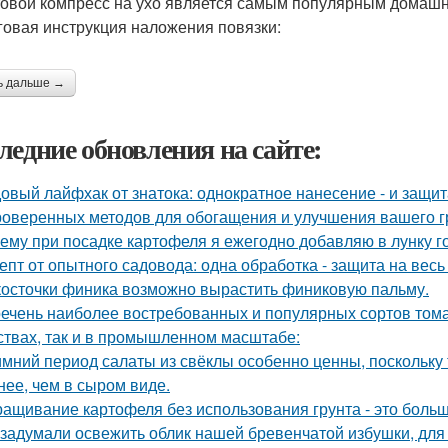
овой компресс на ухо является самым популярным домашн
овая инструкция наложения повязки:
ь дальше →
ледние обновления на сайте:
овый лайфхак от знатока: однократное нанесение - и защита
роверенных методов для обогащения и улучшения вашего г
ему при посадке картофеля я ежегодно добавляю в лунку г
епт от опытного садовода: одна обработка - защита на весь 
косточки финика возможно вырастить финиковую пальму.
ечень наиболее востребованных и популярных сортов тома
ствах, так и в промышленном масштабе:
имний период салаты из свёклы особенно ценны, поскольку
нее, чем в сыром виде.
ащивание картофеля без использования грунта - это боль
задумали освежить облик нашей бревенчатой избушки, для 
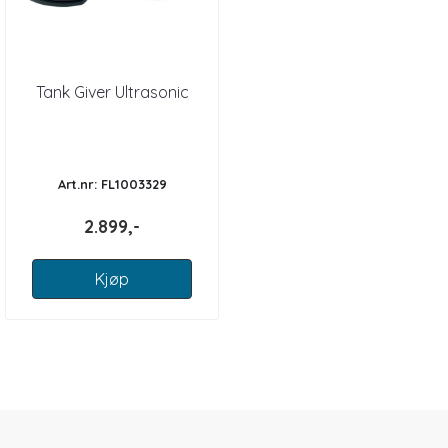
Tank Giver Ultrasonic
Art.nr: FL1003329
2.899,-
Kjøp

_PROBLEM:_ Tally the lines in the records above that hold the word "защита", and give only that number.

_ANSWER BELOW:_ 2